Excerpted passage:
= = = = = = =

The rush for immediate impact is anti-scientific as is the rush for multiple publications.

I doubt this will change.

But one thing that can help to reduce noise, error, fraud, duplication etc is the use of machines.

Machines can detect fraud (I shall show how shortly). Machines can detect errors – we have already shown this. Machines can reproduce (or fail to reproduce) computational science.  This could and should be done.

 

The problem is that it is a lot of work to set up the proper apparatus. And publishers don’t like that (I expect a few shining examples such as IUCr/Acta Crystallographica). It costs money to verify and check science. That eats into profits. And while publishers get paid for the number of papers they publish (and generally not the ones they reject) why bother?

Why do chemistry publishers not insist on machine readable spectra. It’s trivial.

Why do they not insist on machine readable chemical structures? That’s even more trivial.

Because it costs effort?

And worse – it means that the scientific literature becomes a semantic database. And that would never do, because it could replace the secondary databases that generate hundreds of millions of dollar income.

= = = = = = =

Available data:
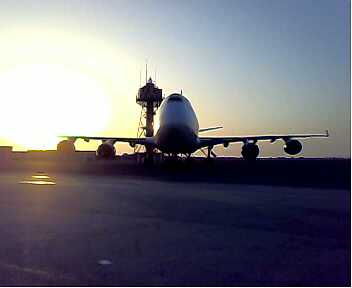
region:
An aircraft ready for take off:
[59, 90, 328, 159]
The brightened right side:
[9, 107, 81, 213]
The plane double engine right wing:
[203, 129, 334, 162]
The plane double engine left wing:
[56, 134, 156, 159]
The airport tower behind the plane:
[131, 65, 164, 161]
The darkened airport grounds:
[0, 155, 349, 286]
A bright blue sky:
[0, 0, 350, 154]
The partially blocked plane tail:
[193, 123, 225, 132]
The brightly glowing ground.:
[18, 167, 61, 188]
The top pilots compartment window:
[163, 88, 188, 104]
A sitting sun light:
[23, 63, 102, 115]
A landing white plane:
[40, 93, 324, 170]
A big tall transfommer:
[135, 64, 156, 139]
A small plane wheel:
[243, 141, 258, 159]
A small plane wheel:
[287, 141, 304, 156]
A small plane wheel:
[91, 141, 114, 156]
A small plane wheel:
[60, 141, 77, 154]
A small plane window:
[169, 92, 179, 105]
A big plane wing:
[206, 122, 331, 153]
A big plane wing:
[58, 132, 143, 154]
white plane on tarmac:
[72, 69, 288, 177]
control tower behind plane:
[123, 69, 178, 162]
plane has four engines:
[36, 119, 329, 188]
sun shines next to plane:
[34, 50, 140, 153]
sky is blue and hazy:
[218, 28, 349, 107]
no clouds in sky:
[231, 19, 350, 94]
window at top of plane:
[171, 93, 192, 112]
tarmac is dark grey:
[35, 168, 207, 271]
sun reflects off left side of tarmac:
[29, 170, 65, 208]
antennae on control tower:
[140, 59, 160, 80]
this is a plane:
[53, 91, 327, 161]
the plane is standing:
[41, 91, 340, 164]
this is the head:
[160, 112, 190, 136]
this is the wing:
[51, 121, 141, 143]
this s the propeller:
[93, 140, 119, 157]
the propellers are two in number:
[234, 137, 317, 157]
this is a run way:
[134, 181, 257, 245]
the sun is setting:
[6, 124, 47, 145]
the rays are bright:
[3, 104, 50, 134]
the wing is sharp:
[305, 127, 330, 143]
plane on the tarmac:
[179, 148, 230, 187]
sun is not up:
[7, 105, 58, 158]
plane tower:
[136, 83, 174, 126]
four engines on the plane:
[242, 150, 270, 161]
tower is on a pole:
[136, 94, 160, 136]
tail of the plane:
[175, 82, 189, 94]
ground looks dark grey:
[135, 193, 225, 232]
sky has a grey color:
[227, 24, 284, 67]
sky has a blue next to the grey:
[160, 47, 221, 65]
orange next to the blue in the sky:
[205, 105, 251, 142]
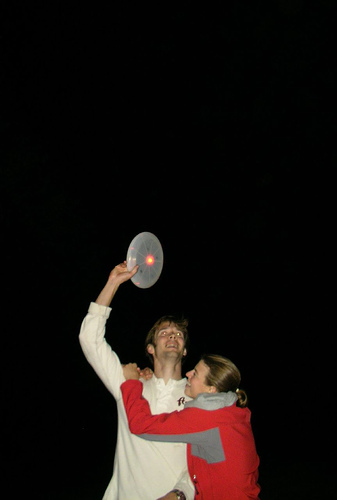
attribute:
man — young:
[74, 229, 212, 499]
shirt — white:
[79, 301, 200, 497]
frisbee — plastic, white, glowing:
[121, 232, 164, 288]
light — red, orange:
[143, 253, 154, 265]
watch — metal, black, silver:
[171, 486, 183, 500]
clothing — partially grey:
[119, 381, 259, 498]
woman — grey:
[172, 352, 261, 496]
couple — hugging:
[68, 240, 279, 475]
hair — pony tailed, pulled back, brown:
[201, 352, 246, 407]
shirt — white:
[107, 362, 190, 498]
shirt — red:
[116, 381, 270, 498]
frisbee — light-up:
[124, 230, 166, 291]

= = = = = = =

Exercise instructions:
**A.** In the passage on scientific publishing, what are publishers said to get paid for?
**B.** Return everything in the passage on scientific publishing from "I doubt this" down to "reject) why bother?".
**C.** List each thing the passage on scientific publishing says machines can do.

Answer set:
**A.** The number of papers they publish, and generally not the ones they reject.

**B.**
I doubt this will change.

But one thing that can help to reduce noise, error, fraud, duplication etc is the use of machines.

Machines can detect fraud (I shall show how shortly). Machines can detect errors – we have already shown this. Machines can reproduce (or fail to reproduce) computational science.  This could and should be done.

 

The problem is that it is a lot of work to set up the proper apparatus. And publishers don’t like that (I expect a few shining examples such as IUCr/Acta Crystallographica). It costs money to verify and check science. That eats into profits. And while publishers get paid for the number of papers they publish (and generally not the ones they reject) why bother?

**C.**
- Detect fraud
- Detect errors
- Reproduce (or fail to reproduce) computational science